Write out every record below exactly as given. Leave the pictures out.

Recorded data
· · · · · · ·

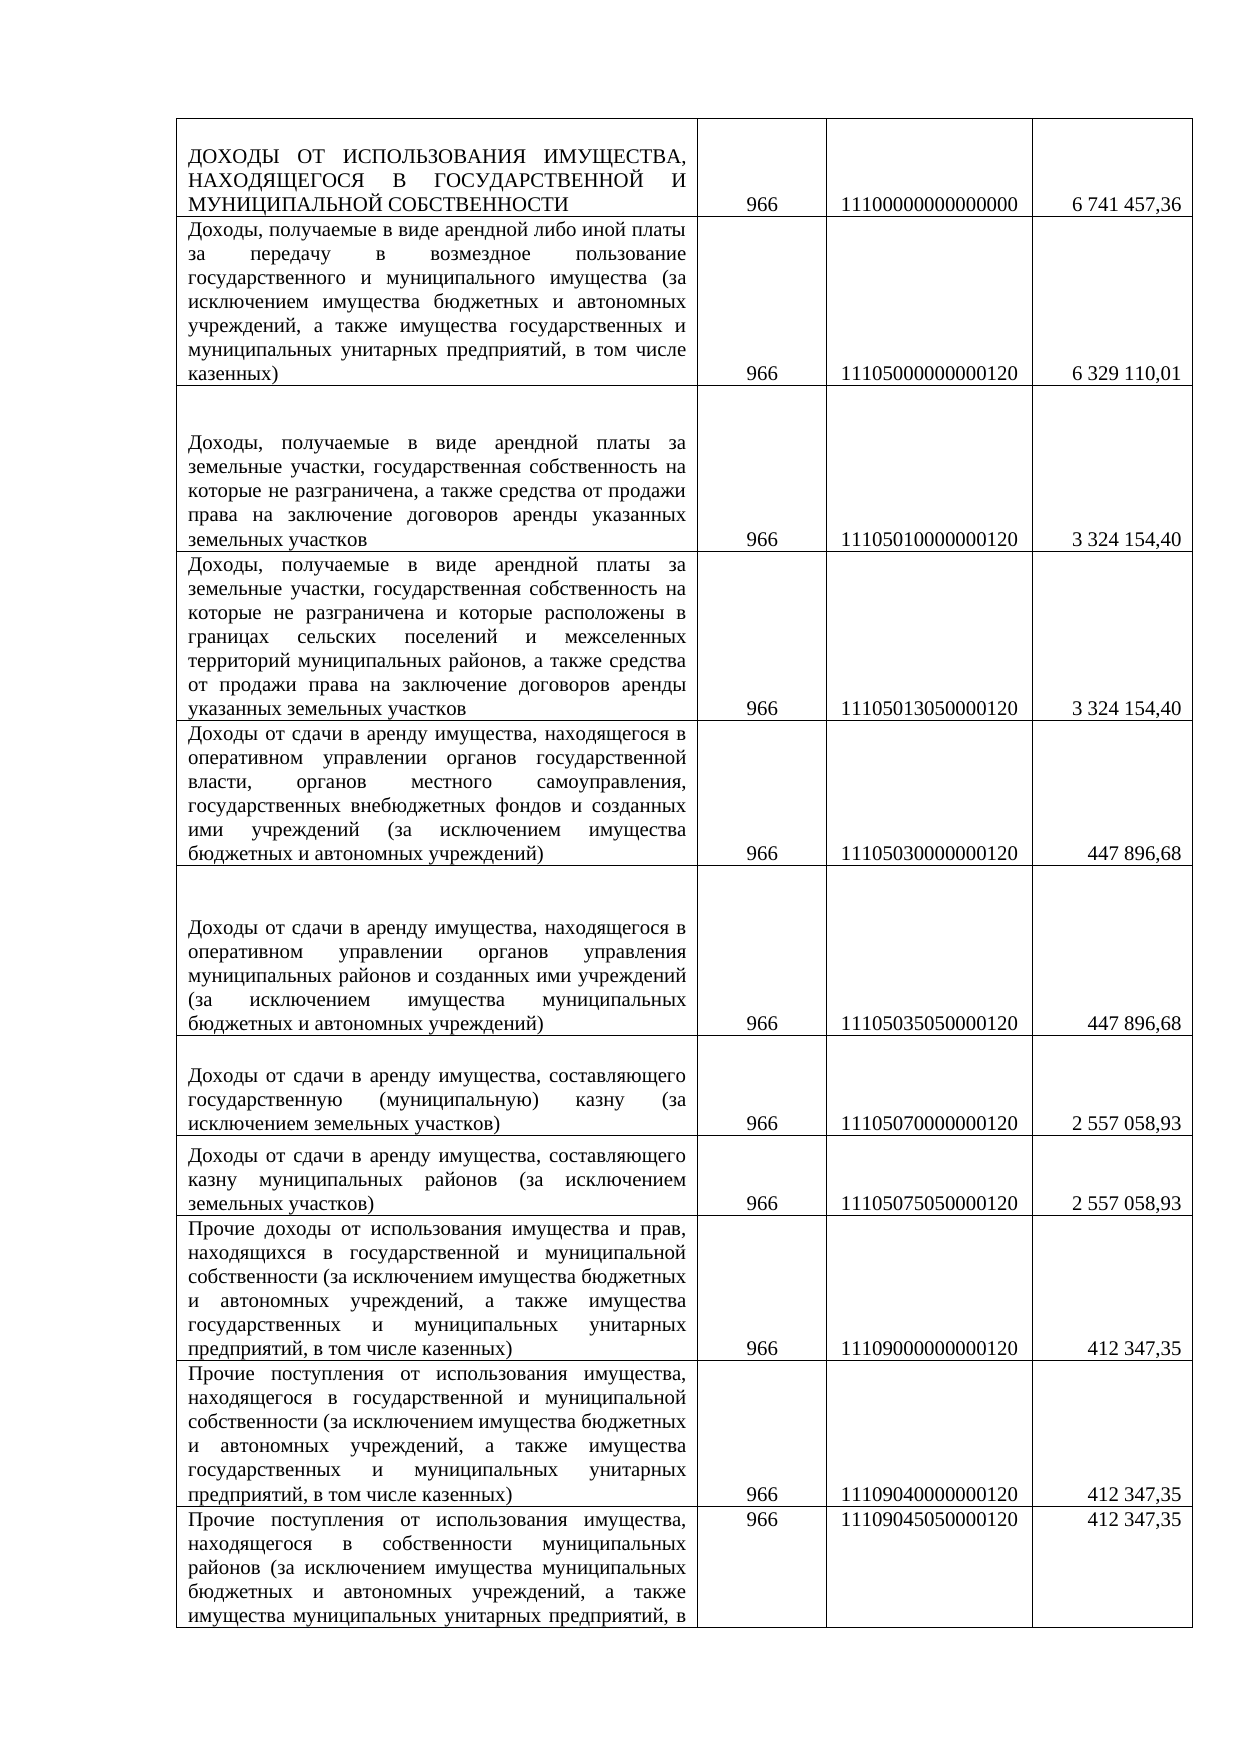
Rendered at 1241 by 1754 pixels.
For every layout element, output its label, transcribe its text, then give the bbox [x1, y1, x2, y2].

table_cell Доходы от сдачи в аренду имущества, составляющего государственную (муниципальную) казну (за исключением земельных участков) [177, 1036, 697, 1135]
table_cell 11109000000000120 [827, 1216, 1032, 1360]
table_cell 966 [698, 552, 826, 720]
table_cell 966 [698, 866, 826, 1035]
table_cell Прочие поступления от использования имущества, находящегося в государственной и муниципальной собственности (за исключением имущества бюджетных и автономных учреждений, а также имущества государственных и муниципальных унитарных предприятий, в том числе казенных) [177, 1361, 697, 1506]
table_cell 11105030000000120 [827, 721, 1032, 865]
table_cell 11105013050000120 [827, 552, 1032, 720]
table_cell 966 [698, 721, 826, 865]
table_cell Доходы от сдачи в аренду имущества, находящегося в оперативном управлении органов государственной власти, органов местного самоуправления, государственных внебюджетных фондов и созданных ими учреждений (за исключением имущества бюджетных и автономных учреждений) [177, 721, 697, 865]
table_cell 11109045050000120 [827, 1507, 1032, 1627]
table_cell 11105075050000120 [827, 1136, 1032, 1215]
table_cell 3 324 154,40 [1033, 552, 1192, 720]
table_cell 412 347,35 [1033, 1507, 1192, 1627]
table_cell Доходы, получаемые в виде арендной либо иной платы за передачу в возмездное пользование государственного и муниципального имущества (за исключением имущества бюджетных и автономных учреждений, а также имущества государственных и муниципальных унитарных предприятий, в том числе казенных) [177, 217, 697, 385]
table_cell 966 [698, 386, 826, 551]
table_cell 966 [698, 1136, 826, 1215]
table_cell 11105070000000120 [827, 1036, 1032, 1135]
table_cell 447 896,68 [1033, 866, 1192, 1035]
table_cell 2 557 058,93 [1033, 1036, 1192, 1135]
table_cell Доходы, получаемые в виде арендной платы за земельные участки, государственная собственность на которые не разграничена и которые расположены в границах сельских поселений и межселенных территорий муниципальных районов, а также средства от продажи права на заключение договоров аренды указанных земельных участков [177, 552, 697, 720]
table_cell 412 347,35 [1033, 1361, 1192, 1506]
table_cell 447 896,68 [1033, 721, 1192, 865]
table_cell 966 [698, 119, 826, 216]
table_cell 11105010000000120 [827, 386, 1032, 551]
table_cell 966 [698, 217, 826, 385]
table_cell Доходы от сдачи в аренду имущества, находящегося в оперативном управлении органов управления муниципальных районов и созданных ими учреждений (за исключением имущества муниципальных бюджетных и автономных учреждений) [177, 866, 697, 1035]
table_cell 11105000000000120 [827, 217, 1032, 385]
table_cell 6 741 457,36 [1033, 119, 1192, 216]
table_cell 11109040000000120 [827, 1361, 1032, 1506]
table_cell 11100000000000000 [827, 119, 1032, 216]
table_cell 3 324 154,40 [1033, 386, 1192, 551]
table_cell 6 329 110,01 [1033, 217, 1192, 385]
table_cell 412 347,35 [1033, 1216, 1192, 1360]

· · · · · · ·

**Your solution:**
Rendered at 1241 by 1754 pixels.
For every layout element, output its label, transcribe its text, then give the bbox [x1, y1, x2, y2].

table_cell Доходы от сдачи в аренду имущества, составляющего государственную (муниципальную) казну (за исключением земельных участков) [177, 1036, 697, 1135]
table_cell 11109000000000120 [827, 1216, 1032, 1360]
table_cell 966 [698, 552, 826, 720]
table_cell 966 [698, 866, 826, 1035]
table_cell Прочие поступления от использования имущества, находящегося в государственной и муниципальной собственности (за исключением имущества бюджетных и автономных учреждений, а также имущества государственных и муниципальных унитарных предприятий, в том числе казенных) [177, 1361, 697, 1506]
table_cell 11105030000000120 [827, 721, 1032, 865]
table_cell 11105013050000120 [827, 552, 1032, 720]
table_cell 966 [698, 721, 826, 865]
table_cell Доходы от сдачи в аренду имущества, находящегося в оперативном управлении органов государственной власти, органов местного самоуправления, государственных внебюджетных фондов и созданных ими учреждений (за исключением имущества бюджетных и автономных учреждений) [177, 721, 697, 865]
table_cell 11109045050000120 [827, 1507, 1032, 1627]
table_cell 11105075050000120 [827, 1136, 1032, 1215]
table_cell 3 324 154,40 [1033, 552, 1192, 720]
table_cell 412 347,35 [1033, 1507, 1192, 1627]
table_cell Доходы, получаемые в виде арендной либо иной платы за передачу в возмездное пользование государственного и муниципального имущества (за исключением имущества бюджетных и автономных учреждений, а также имущества государственных и муниципальных унитарных предприятий, в том числе казенных) [177, 217, 697, 385]
table_cell 966 [698, 386, 826, 551]
table_cell 966 [698, 1136, 826, 1215]
table_cell 11105070000000120 [827, 1036, 1032, 1135]
table_cell 447 896,68 [1033, 866, 1192, 1035]
table_cell 2 557 058,93 [1033, 1036, 1192, 1135]
table_cell Доходы, получаемые в виде арендной платы за земельные участки, государственная собственность на которые не разграничена и которые расположены в границах сельских поселений и межселенных территорий муниципальных районов, а также средства от продажи права на заключение договоров аренды указанных земельных участков [177, 552, 697, 720]
table_cell 412 347,35 [1033, 1361, 1192, 1506]
table_cell 447 896,68 [1033, 721, 1192, 865]
table_cell 966 [698, 119, 826, 216]
table_cell 11105010000000120 [827, 386, 1032, 551]
table_cell 966 [698, 217, 826, 385]
table_cell Доходы от сдачи в аренду имущества, находящегося в оперативном управлении органов управления муниципальных районов и созданных ими учреждений (за исключением имущества муниципальных бюджетных и автономных учреждений) [177, 866, 697, 1035]
table_cell 11105000000000120 [827, 217, 1032, 385]
table_cell 6 741 457,36 [1033, 119, 1192, 216]
table_cell 11109040000000120 [827, 1361, 1032, 1506]
table_cell 11100000000000000 [827, 119, 1032, 216]
table_cell 3 324 154,40 [1033, 386, 1192, 551]
table_cell 6 329 110,01 [1033, 217, 1192, 385]
table_cell 412 347,35 [1033, 1216, 1192, 1360]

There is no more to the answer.